Uyuşturucu ve taş karşılaştırması
Kimyasal uyuşturucu kullanımı 2015 yılı itibariyle Colemêg-Wan ve Şırnex üçgeninde günden güne katlanarak artmakta olduğunu söyleyen Zengin Raporun devamında şu sözlere yer verdi: “ Son yıllarda bağımlılık oranının artması devletin denetim mekanizmasının eksik ve güvensiz oluşuna, maddeye erişimin kolaylığına, caydırıcı cezai işlemlerin ve tedavi kurumlarının yetersizliği ile madde kullanımının bilinçli bir şekilde hoş görmeye bağlıdır. Bu unsurlarla birlikte toplumda dışlanmış bir profil çizen kullanıcıların madde kullanımını arttıran en önemli etkenler arasında yoksulluk, göç ve özel savaş politikası da yer almaktadır.
Çocukların alanlarını değiştirecek ortamlar inşa edilebilir
Kurdistan’da yaşanan madde kullanımının sonlandırılması tüm mercilerin sorumluluğunda olmakla halkın da birbirine kenetlenmesi ve gençlerin başta olmak üzere çocuklarının alanlarını değiştirecek ortamlar inşa etmeleri önemlidir. Bunca zamandır mevcut kayyım belediyelerinin ve yine kayyımın gözetiminde olan MEB, Aile ve Sosyal hizmetler Bakanlığı’nın bu konuda herhangi bir rapor, izlenim, madde kullanan kişilerin sayılarının belirlenmesine yönelik basın ve kamuoyunda bir çalışması gözlemlenmemiştir.

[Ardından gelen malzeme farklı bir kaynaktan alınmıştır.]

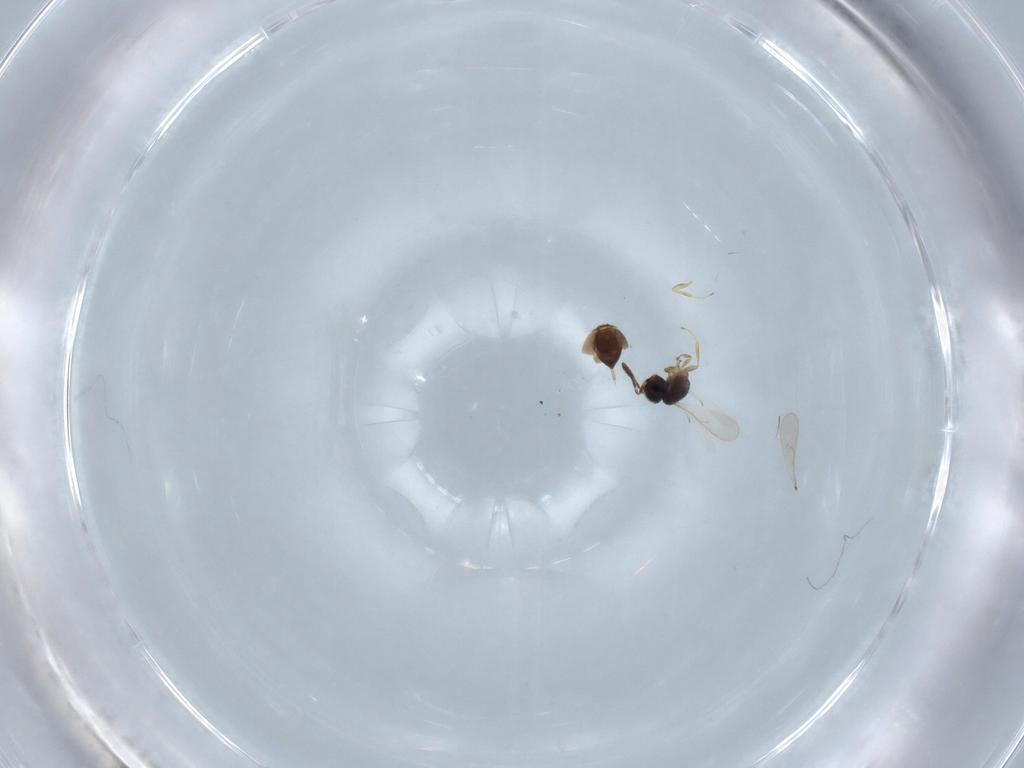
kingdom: Animalia
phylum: Arthropoda
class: Insecta
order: Hymenoptera
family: Scelionidae
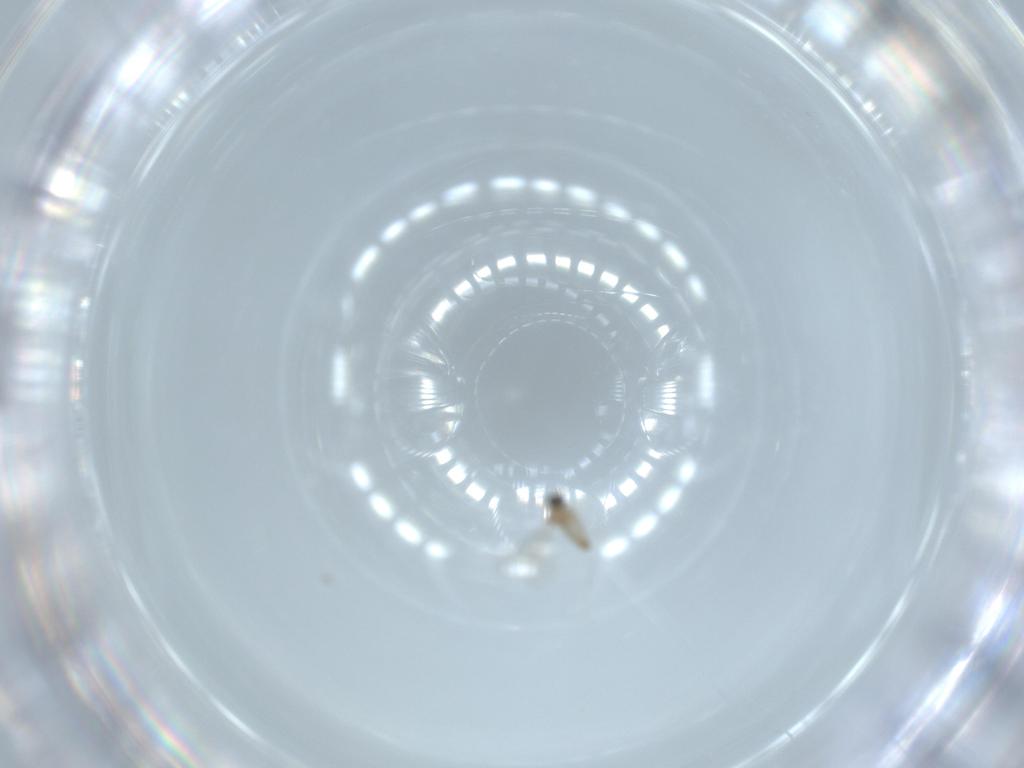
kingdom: Animalia
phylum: Arthropoda
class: Insecta
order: Diptera
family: Cecidomyiidae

Kültürel etkinliklerin artırılması talebi
Son olarak, bölgenin siyasi dinamiğini ve yetkili tüm STK’ların ve tabii devletin yetkili mercilerini yaşanan bu nekropolitik tutumlara karşı çalışmalar başlatmasını beklemekle; madde bağımlılığının önüne geçebilmek adına başta mesken edilen alanların hızla boşaltılması, madde kullanan kişilerin uzman kişilerce yapılacak saha çalışması ile belirlenmesi, tedavi edilmek üzere hastaların sevkinin yapılması ve kişileri takip etmesi, gençlerin alanlarını genişletecek iş imkanları oluşturması ve kültürel etkinliklerin arttırılması temel talebimizdir.”